Tuesday, May 5, 2020

Fever in Kids Can Sometimes Result in Seizures


The recipient of an MD from the Rosalind Franklin University in Chicago, Dr. Zachary Lutsky served as an emergency physician at Cedars-Sinai Medical Center for 11 years. Dr. Zachary Lutsky is experienced in treating a variety of emergency conditions, such as accidental injuries, shootings, high-grade fevers, and other trauma.

The normal body temperature for humans is 37 C, which is equivalent to 98.6 F. Normally, body temperature can differ slightly from this value due to daily activities and some other factors. However, significant deviation (increase or decrease) from this value may be a sign of illness and can also be dangerous to health.

Fever, according to guidance from the Cleveland Clinic, is relatively common in children. It occurs when the body temperature exceeds 38 C (100.4 F). In most cases, it subsides within a few days. However, if a fever lasts longer, occurs in an infant younger than three months, exceeds 40 C (104 F), happens after a child is immunized, affects urination, or does not respond to fever reducers, it may be important to call or visit a doctor.

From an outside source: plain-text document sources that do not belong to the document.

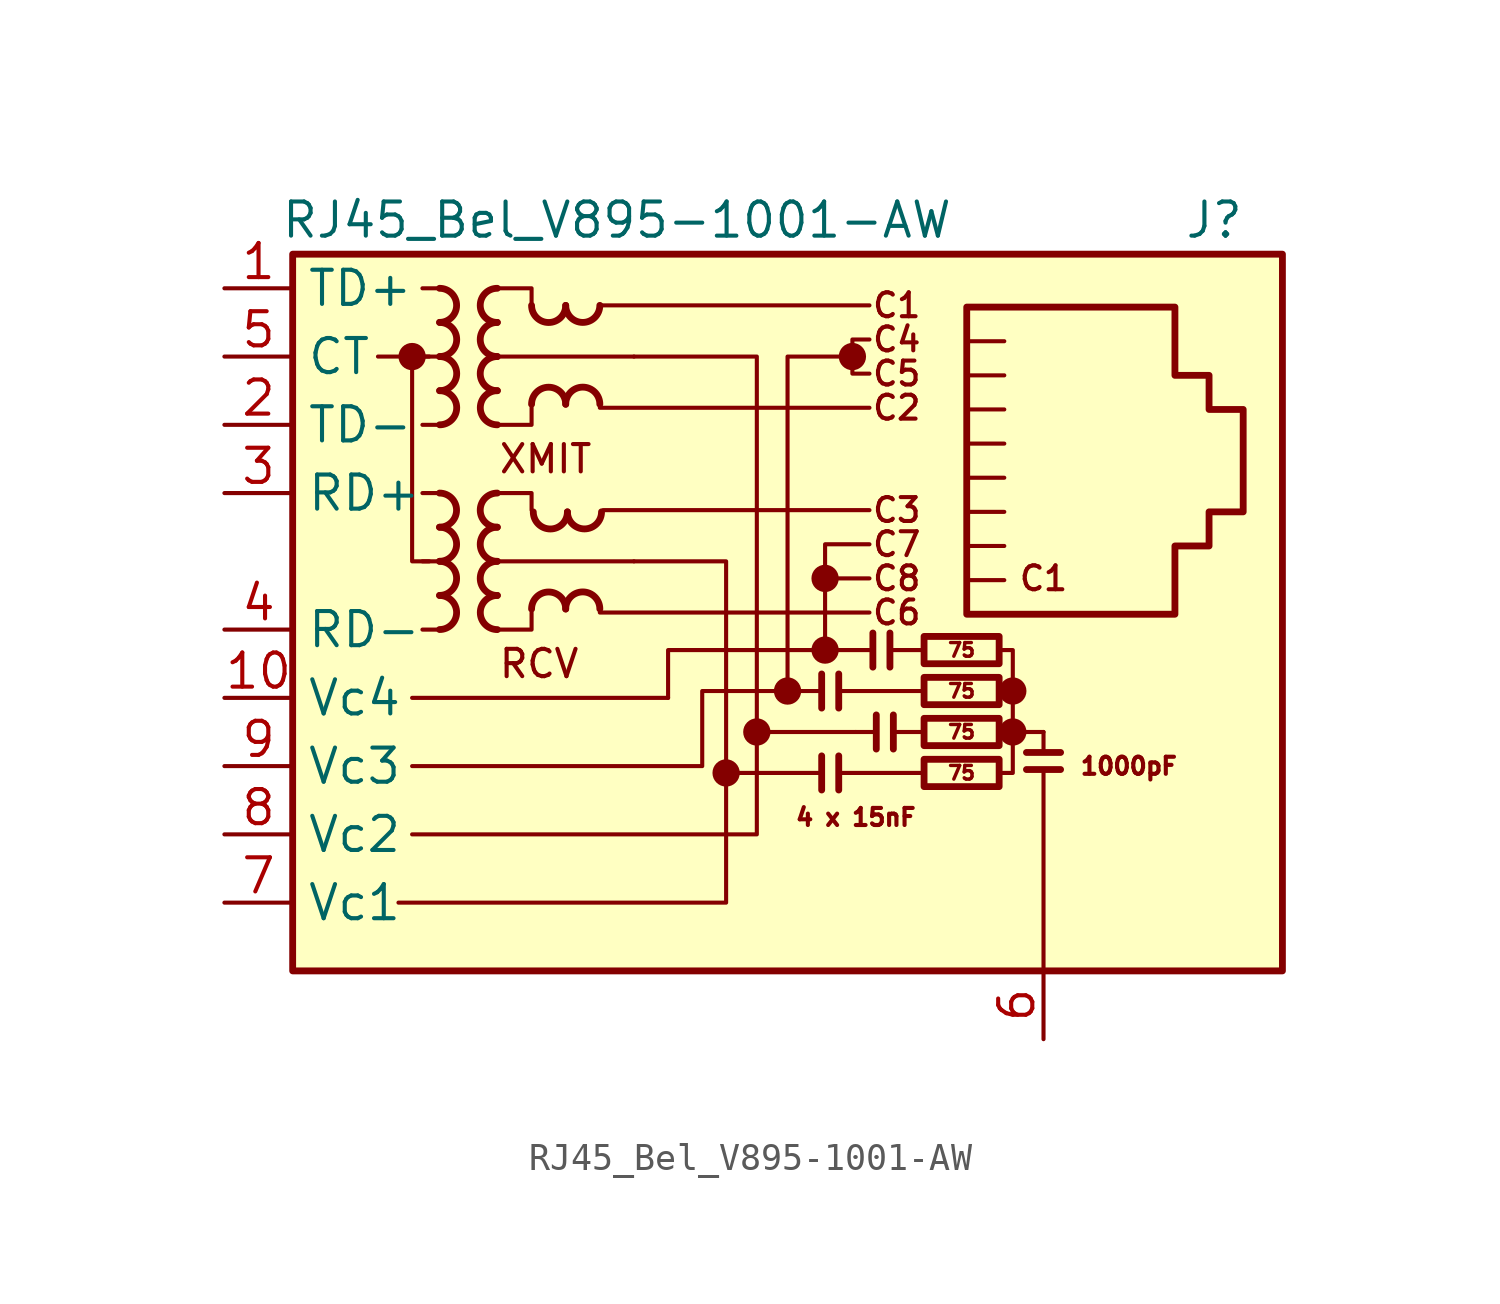
<source format=kicad_sym>
(kicad_symbol_lib
  (version 20220914)
  (generator kicad_symbol_editor)
  (symbol "RJ45_Bel_V895-1001-AW"
    (property "Reference" "J"
      (at 16.51 12.7 0)
      (effects (font (size 1.27 1.27))))
    (property "Value" "RJ45_Bel_V895-1001-AW"
      (at -5.715 12.7 0)
      (effects (font (size 1.27 1.27))))
    (symbol "RJ45_Bel_V895-1001-AW_0_0"
      (circle (center -13.335 7.62) (radius 0.0001) (stroke (width 0.508) (type default)) (fill (type none)))
      (circle (center -1.651 -7.874) (radius 0.0001) (stroke (width 0.508) (type default)) (fill (type none)))
      (circle (center -0.508 -6.35) (radius 0.0001) (stroke (width 0.508) (type default)) (fill (type none)))
      (polyline (pts (xy 1.905 -7.239) (xy 1.905 -8.509)) (stroke (width 0.254) (type default)) (fill (type none)))
      (polyline (pts (xy 1.905 -4.191) (xy 1.905 -5.461)) (stroke (width 0.254) (type default)) (fill (type none)))
      (polyline (pts (xy 2.54 -7.239) (xy 2.54 -8.509)) (stroke (width 0.254) (type default)) (fill (type none)))
      (polyline (pts (xy 2.54 -4.191) (xy 2.54 -5.461)) (stroke (width 0.254) (type default)) (fill (type none)))
      (polyline (pts (xy 3.81 -2.667) (xy 3.81 -3.937)) (stroke (width 0.254) (type default)) (fill (type none)))
      (polyline (pts (xy 3.937 -5.715) (xy 3.937 -6.985)) (stroke (width 0.254) (type default)) (fill (type none)))
      (polyline (pts (xy 4.445 -2.667) (xy 4.445 -3.937)) (stroke (width 0.254) (type default)) (fill (type none)))
      (polyline (pts (xy 4.572 -5.715) (xy 4.572 -6.985)) (stroke (width 0.254) (type default)) (fill (type none)))
      (polyline (pts (xy 9.017 -6.35) (xy 10.16 -6.35)) (stroke (width 0) (type default)) (fill (type none)))
      (polyline (pts (xy 9.525 -7.747) (xy 10.795 -7.747)) (stroke (width 0.254) (type default)) (fill (type none)))
      (polyline (pts (xy 9.525 -7.112) (xy 10.795 -7.112)) (stroke (width 0.254) (type default)) (fill (type none)))
      (polyline (pts (xy 3.683 0.635) (xy 2.032 0.635) (xy 2.032 -0.635) (xy 3.683 -0.635)) (stroke (width 0) (type default)) (fill (type none)))
      (polyline (pts (xy 3.683 8.255) (xy 3.048 8.255) (xy 3.048 6.985) (xy 3.683 6.985)) (stroke (width 0) (type default)) (fill (type none)))
      (polyline (pts (xy 8.636 -7.874) (xy 9.017 -7.874) (xy 9.017 -6.35) (xy 8.636 -6.35)) (stroke (width 0) (type default)) (fill (type none)))
      (polyline (pts (xy 8.636 -4.826) (xy 9.017 -4.826) (xy 9.017 -3.302) (xy 8.636 -3.302)) (stroke (width 0) (type default)) (fill (type none)))
      (circle (center 0.635 -4.826) (radius 0.0001) (stroke (width 0.508) (type default)) (fill (type none)))
      (circle (center 2.032 -3.302) (radius 0.0001) (stroke (width 0.508) (type default)) (fill (type none)))
      (circle (center 2.032 -0.635) (radius 0.0001) (stroke (width 0.508) (type default)) (fill (type none)))
      (circle (center 3.048 7.62) (radius 0.0001) (stroke (width 0.508) (type default)) (fill (type none)))
      (circle (center 9.017 -6.35) (radius 0.0001) (stroke (width 0.508) (type default)) (fill (type none)))
      (circle (center 9.017 -4.826) (radius 0.0001) (stroke (width 0.508) (type default)) (fill (type none)))
      (text "C1" (at 4.699 9.525 0) (effects (font (size 0.889 0.889))))
      (text "C1" (at 10.16 -0.635 0) (effects (font (size 0.889 0.889))))
      (text "C2" (at 4.699 5.715 0) (effects (font (size 0.889 0.889))))
      (text "C3" (at 4.699 1.905 0) (effects (font (size 0.889 0.889))))
      (text "C4" (at 4.699 8.255 0) (effects (font (size 0.889 0.889))))
      (text "C5" (at 4.699 6.985 0) (effects (font (size 0.889 0.889))))
      (text "C6" (at 4.699 -1.905 0) (effects (font (size 0.889 0.889))))
      (text "C7" (at 4.699 0.635 0) (effects (font (size 0.889 0.889))))
      (text "C8" (at 4.699 -0.635 0) (effects (font (size 0.889 0.889))))
      (text "RCV" (at -10.16 -3.81 0) (effects (font (size 1.016 1.016)) (justify left)))
      (text "XMIT" (at -10.16 3.81 0) (effects (font (size 1.016 1.016)) (justify left))))
    (symbol "RJ45_Bel_V895-1001-AW_0_1"
      (rectangle (start -17.78 11.43) (end 19.05 -15.24) (stroke (width 0.254) (type default)) (fill (type background)))
      (polyline (pts (xy -12.316 -2.54) (xy -12.951 -2.54)) (stroke (width 0) (type default)) (fill (type none)))
      (polyline (pts (xy -12.316 0) (xy -12.951 0)) (stroke (width 0) (type default)) (fill (type none)))
      (polyline (pts (xy -12.316 2.54) (xy -12.951 2.54)) (stroke (width 0) (type default)) (fill (type none)))
      (polyline (pts (xy -12.316 5.08) (xy -12.951 5.08)) (stroke (width 0) (type default)) (fill (type none)))
      (polyline (pts (xy -12.316 7.62) (xy -12.951 7.62)) (stroke (width 0) (type default)) (fill (type none)))
      (polyline (pts (xy -12.316 10.16) (xy -12.951 10.16)) (stroke (width 0) (type default)) (fill (type none)))
      (polyline (pts (xy -6.35 -1.905) (xy 3.683 -1.905)) (stroke (width 0) (type default)) (fill (type none)))
      (polyline (pts (xy -6.35 5.715) (xy 3.683 5.715)) (stroke (width 0) (type default)) (fill (type none)))
      (polyline (pts (xy -6.35 9.525) (xy 3.683 9.525)) (stroke (width 0) (type default)) (fill (type none)))
      (polyline (pts (xy -6.223 1.905) (xy 3.683 1.905)) (stroke (width 0) (type default)) (fill (type none)))
      (polyline (pts (xy -5.08 0) (xy -10.16 0)) (stroke (width 0) (type default)) (fill (type none)))
      (polyline (pts (xy -5.08 7.62) (xy -10.16 7.62)) (stroke (width 0) (type default)) (fill (type none)))
      (polyline (pts (xy 7.429 0.572) (xy 8.7 0.572)) (stroke (width 0) (type default)) (fill (type none)))
      (polyline (pts (xy 7.429 1.841) (xy 8.7 1.841)) (stroke (width 0) (type default)) (fill (type none)))
      (polyline (pts (xy 7.429 3.111) (xy 8.7 3.111)) (stroke (width 0) (type default)) (fill (type none)))
      (polyline (pts (xy 7.429 4.381) (xy 8.7 4.381)) (stroke (width 0) (type default)) (fill (type none)))
      (polyline (pts (xy 7.429 5.652) (xy 8.7 5.652)) (stroke (width 0) (type default)) (fill (type none)))
      (polyline (pts (xy 8.7 -0.699) (xy 7.429 -0.699)) (stroke (width 0) (type default)) (fill (type none)))
      (polyline (pts (xy 8.7 6.921) (xy 7.429 6.921)) (stroke (width 0) (type default)) (fill (type none)))
      (polyline (pts (xy 8.7 8.191) (xy 7.429 8.191)) (stroke (width 0) (type default)) (fill (type none)))
      (polyline (pts (xy -10.16 2.54) (xy -8.89 2.54) (xy -8.89 1.905)) (stroke (width 0) (type default)) (fill (type none)))
      (polyline (pts (xy -10.16 10.16) (xy -8.89 10.16) (xy -8.89 9.525)) (stroke (width 0) (type default)) (fill (type none)))
      (polyline (pts (xy -8.89 -1.905) (xy -8.89 -2.54) (xy -10.16 -2.54)) (stroke (width 0) (type default)) (fill (type none)))
      (polyline (pts (xy -8.89 5.715) (xy -8.89 5.08) (xy -10.16 5.08)) (stroke (width 0) (type default)) (fill (type none)))
      (polyline (pts (xy -5.08 0) (xy -1.651 0) (xy -1.651 -7.874)) (stroke (width 0) (type default)) (fill (type none)))
      (polyline (pts (xy -5.08 7.62) (xy -0.508 7.62) (xy -0.508 -6.35)) (stroke (width 0) (type default)) (fill (type none))))
    (symbol "RJ45_Bel_V895-1001-AW_1_0"
      (polyline (pts (xy -14.605 7.62) (xy -12.7 7.62)) (stroke (width 0) (type default)) (fill (type none)))
      (polyline (pts (xy 3.175 -6.35) (xy -0.508 -6.35)) (stroke (width 0) (type default)) (fill (type none)))
      (polyline (pts (xy -13.843 -12.7) (xy -1.651 -12.7) (xy -1.651 -7.874)) (stroke (width 0) (type default)) (fill (type none)))
      (polyline (pts (xy -13.335 -10.16) (xy -0.508 -10.16) (xy -0.508 -6.35)) (stroke (width 0) (type default)) (fill (type none)))
      (polyline (pts (xy -13.335 7.62) (xy -13.335 0) (xy -12.7 0)) (stroke (width 0) (type default)) (fill (type none)))
      (polyline (pts (xy 2.032 -3.302) (xy -3.81 -3.302) (xy -3.81 -5.08)) (stroke (width 0) (type default)) (fill (type none)))
      (polyline (pts (xy -13.335 -7.62) (xy -2.54 -7.62) (xy -2.54 -4.826) (xy 0.635 -4.826)) (stroke (width 0) (type default)) (fill (type none)))
      (text "1000pF" (at 13.335 -7.62 0) (effects (font (size 0.635 0.635))))
      (text "4 x 15nF" (at 3.175 -9.525 0) (effects (font (size 0.635 0.635)))))
    (symbol "RJ45_Bel_V895-1001-AW_1_1"
      (arc (start -12.3163 1.27) (mid -11.684 1.905) (end -12.3163 2.54) (stroke (width 0.254) (type default)) (fill (type none)))
      (arc (start -12.3136 -2.54) (mid -11.6813 -1.905) (end -12.3136 -1.27) (stroke (width 0.254) (type default)) (fill (type none)))
      (arc (start -12.3136 -1.27) (mid -11.6813 -0.635) (end -12.3136 0) (stroke (width 0.254) (type default)) (fill (type none)))
      (arc (start -12.3136 0) (mid -11.6813 0.635) (end -12.3136 1.27) (stroke (width 0.254) (type default)) (fill (type none)))
      (arc (start -12.3136 8.89) (mid -11.6813 9.525) (end -12.3136 10.16) (stroke (width 0.254) (type default)) (fill (type none)))
      (arc (start -12.3109 5.08) (mid -11.6786 5.715) (end -12.3109 6.35) (stroke (width 0.254) (type default)) (fill (type none)))
      (arc (start -12.3109 6.35) (mid -11.6786 6.985) (end -12.3109 7.62) (stroke (width 0.254) (type default)) (fill (type none)))
      (arc (start -12.3109 7.62) (mid -11.6786 8.255) (end -12.3109 8.89) (stroke (width 0.254) (type default)) (fill (type none)))
      (arc (start -10.1654 0) (mid -10.7977 -0.635) (end -10.1654 -1.27) (stroke (width 0.254) (type default)) (fill (type none)))
      (arc (start -10.1654 1.27) (mid -10.7977 0.635) (end -10.1654 0) (stroke (width 0.254) (type default)) (fill (type none)))
      (arc (start -10.1654 2.54) (mid -10.7977 1.905) (end -10.1654 1.27) (stroke (width 0.254) (type default)) (fill (type none)))
      (arc (start -10.1654 7.62) (mid -10.7977 6.985) (end -10.1654 6.35) (stroke (width 0.254) (type default)) (fill (type none)))
      (arc (start -10.1654 8.89) (mid -10.7977 8.255) (end -10.1654 7.62) (stroke (width 0.254) (type default)) (fill (type none)))
      (arc (start -10.1654 10.16) (mid -10.7977 9.525) (end -10.1654 8.89) (stroke (width 0.254) (type default)) (fill (type none)))
      (arc (start -10.1627 -1.27) (mid -10.795 -1.905) (end -10.1627 -2.54) (stroke (width 0.254) (type default)) (fill (type none)))
      (arc (start -10.1627 6.35) (mid -10.795 5.715) (end -10.1627 5.08) (stroke (width 0.254) (type default)) (fill (type none)))
      (arc (start -8.89 9.5223) (mid -8.255 8.89) (end -7.62 9.5223) (stroke (width 0.254) (type default)) (fill (type none)))
      (arc (start -8.8265 1.8388) (mid -8.1915 1.2065) (end -7.5565 1.8388) (stroke (width 0.254) (type default)) (fill (type none)))
      (arc (start -7.62 -1.7753) (mid -8.255 -1.143) (end -8.89 -1.7753) (stroke (width 0.254) (type default)) (fill (type none)))
      (arc (start -7.62 5.8447) (mid -8.255 6.477) (end -8.89 5.8447) (stroke (width 0.254) (type default)) (fill (type none)))
      (arc (start -7.62 9.525) (mid -6.985 8.8927) (end -6.35 9.525) (stroke (width 0.254) (type default)) (fill (type none)))
      (arc (start -7.5565 1.8415) (mid -6.9215 1.2092) (end -6.2865 1.8415) (stroke (width 0.254) (type default)) (fill (type none)))
      (arc (start -6.35 -1.7726) (mid -6.985 -1.1403) (end -7.62 -1.7726) (stroke (width 0.254) (type default)) (fill (type none)))
      (arc (start -6.35 5.8474) (mid -6.985 6.4797) (end -7.62 5.8474) (stroke (width 0.254) (type default)) (fill (type none)))
      (polyline (pts (xy -13.335 -5.08) (xy -3.81 -5.08)) (stroke (width 0) (type default)) (fill (type none)))
      (polyline (pts (xy -1.651 -7.874) (xy 1.905 -7.874)) (stroke (width 0) (type default)) (fill (type none)))
      (polyline (pts (xy 1.905 -4.826) (xy 0.635 -4.826)) (stroke (width 0) (type default)) (fill (type none)))
      (polyline (pts (xy 2.032 -3.302) (xy 3.683 -3.302)) (stroke (width 0) (type default)) (fill (type none)))
      (polyline (pts (xy 2.032 -0.635) (xy 2.032 -3.302)) (stroke (width 0) (type default)) (fill (type none)))
      (polyline (pts (xy 2.54 -7.874) (xy 5.715 -7.874)) (stroke (width 0) (type default)) (fill (type none)))
      (polyline (pts (xy 3.175 -6.35) (xy 3.81 -6.35)) (stroke (width 0) (type default)) (fill (type none)))
      (polyline (pts (xy 4.572 -3.302) (xy 5.588 -3.302)) (stroke (width 0) (type default)) (fill (type none)))
      (polyline (pts (xy 4.699 -6.35) (xy 5.715 -6.35)) (stroke (width 0) (type default)) (fill (type none)))
      (polyline (pts (xy 5.588 -4.826) (xy 2.54 -4.826)) (stroke (width 0) (type default)) (fill (type none)))
      (polyline (pts (xy 9.017 -4.826) (xy 9.017 -6.35)) (stroke (width 0) (type default)) (fill (type none)))
      (polyline (pts (xy 10.16 -7.874) (xy 10.16 -15.24)) (stroke (width 0) (type default)) (fill (type none)))
      (polyline (pts (xy 10.16 -6.35) (xy 10.16 -7.112)) (stroke (width 0) (type default)) (fill (type none)))
      (polyline (pts (xy 3.048 7.62) (xy 0.635 7.62) (xy 0.635 -4.826)) (stroke (width 0) (type default)) (fill (type none)))
      (polyline (pts (xy 7.303 -1.968) (xy 7.303 9.461) (xy 15.05 9.461) (xy 15.05 6.921) (xy 16.32 6.921) (xy 16.32 5.652) (xy 17.59 5.652) (xy 17.59 1.841) (xy 16.32 1.841) (xy 16.32 0.572) (xy 15.05 0.572) (xy 15.05 -1.968) (xy 7.303 -1.968)) (stroke (width 0.254) (type default)) (fill (type none)))
      (rectangle (start 5.715 -7.366) (end 8.509 -8.382) (stroke (width 0.254) (type default)) (fill (type none)))
      (rectangle (start 5.715 -5.842) (end 8.509 -6.858) (stroke (width 0.254) (type default)) (fill (type none)))
      (rectangle (start 5.715 -4.318) (end 8.509 -5.334) (stroke (width 0.254) (type default)) (fill (type none)))
      (rectangle (start 5.715 -2.794) (end 8.509 -3.81) (stroke (width 0.254) (type default)) (fill (type none)))
      (text "75" (at 7.112 -7.874 0) (effects (font (size 0.508 0.508))))
      (text "75" (at 7.112 -6.35 0) (effects (font (size 0.508 0.508))))
      (text "75" (at 7.112 -4.826 0) (effects (font (size 0.508 0.508))))
      (text "75" (at 7.112 -3.302 0) (effects (font (size 0.508 0.508))))
      (pin passive line (at -20.32 10.16 0) (length 2.54) (name "TD+" (effects (font (size 1.27 1.27)))) (number "1" (effects (font (size 1.27 1.27)))))
      (pin passive line (at -20.32 -5.08 0) (length 2.54) (name "Vc4" (effects (font (size 1.27 1.27)))) (number "10" (effects (font (size 1.27 1.27)))))
      (pin passive line (at -20.32 5.08 0) (length 2.54) (name "TD-" (effects (font (size 1.27 1.27)))) (number "2" (effects (font (size 1.27 1.27)))))
      (pin passive line (at -20.32 2.54 0) (length 2.54) (name "RD+" (effects (font (size 1.27 1.27)))) (number "3" (effects (font (size 1.27 1.27)))))
      (pin passive line (at -20.32 -2.54 0) (length 2.54) (name "RD-" (effects (font (size 1.27 1.27)))) (number "4" (effects (font (size 1.27 1.27)))))
      (pin passive line (at -20.32 7.62 0) (length 2.54) (name "CT" (effects (font (size 1.27 1.27)))) (number "5" (effects (font (size 1.27 1.27)))))
      (pin passive line (at 10.16 -17.78 90) (length 2.54) (name "" (effects (font (size 1.27 1.27)))) (number "6" (effects (font (size 1.27 1.27)))))
      (pin passive line (at -20.32 -12.7 0) (length 2.54) (name "Vc1" (effects (font (size 1.27 1.27)))) (number "7" (effects (font (size 1.27 1.27)))))
      (pin passive line (at -20.32 -10.16 0) (length 2.54) (name "Vc2" (effects (font (size 1.27 1.27)))) (number "8" (effects (font (size 1.27 1.27)))))
      (pin passive line (at -20.32 -7.62 0) (length 2.54) (name "Vc3" (effects (font (size 1.27 1.27)))) (number "9" (effects (font (size 1.27 1.27))))))))
</source>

Severe temperature changes in some fevers can have serious side effects, such as seizures. These can appear in the form of a jerking movement or the child passing out. Seizures typically last for less than five minutes, but it is still advisable for parents or guardians to call the child’s doctor right away or seek immediate medical attention. If the seizure persists for longer, 911 should be called.

Tuesday, March 31, 2020

Stroke Warning Signs Using the FAST Trick


A board-certified emergency medicine physician in Los Angeles, California, Zachary Lutsky attended the Rosalind Franklin University Chicago Medical School. Zachary Lutsky served as an attending physician at Cedars-Sinai Medical Center for 11 years. Cedars-Sinai holds Comprehensive Stroke Center certification and is one of the region’s top stroke-intervention facilities.

One of the top five causes of death in the United States, a stroke occurs when a blood vessel carrying oxygen and nutrients to the brain is blocked or bursts. To recognize the early warning signs of a stroke, the American Stroke Association recommends using the word FAST:

F: First, look for signs of a drooping face. When the person smiles, does his or her face look uneven?

A: Next, check for arm weakness. With both arms overhead, does one lower automatically?

S: Slurred speech and other speech difficulties can be another sign of stroke. Check if the person can repeat simple sentences.

T: If any of these symptoms are present, it’s time to call 911. Prompt treatment for stroke can help minimize long-term effects.

Monday, October 14, 2019

What Causes Brain Hemorrhages?

Brain Model
Image: unsplash.com

Dr. Zachary Lutsky, a board-certified emergency medicine physician in California, received his MD from the Chicago Medical School at Rosalind Franklin University over 10 years ago. Since then, Dr. Zachary Lutsky has practiced medicine at such institutions as Cedars-Sinai Medical Center and Santa Clara Valley Medical, and become familiar with a range of subjects, such as dangerous headaches.

A severe headache that comes on suddenly is one symptom of brain hemorrhages. Brain hemorrhage refers to bleeding in the brain and are a type of stroke. They occur when an artery in the brain bursts or when blood pools in an area of the brain as a result of swelling in the brain tissue.

There are several potential causes of a brain hemorrhage, but the most common cause is high blood pressure. High blood pressure is a chronic condition that weakens the walls of blood vessels over time. This makes the vessels more likely to burst, thus resulting in a brain hemorrhage.

High blood pressure is far from the only potential cause of brain hemorrhages. In fact, any condition that weakens the arteries or blood vessels increases a person’s risk of this condition. This includes certain cancers that spread to the brain, aneurysms, and arteriovenous malformation (AVM), a congenital condition characterized by abnormal connections between veins and arteries.

While brain hemorrhages are more common in older adults, they can occur in those younger than 50 due to head trauma. In younger individuals, head trauma is the most common cause of brain bleeding. Drug abuse is another common cause in individuals of all ages since it weakens the blood vessels.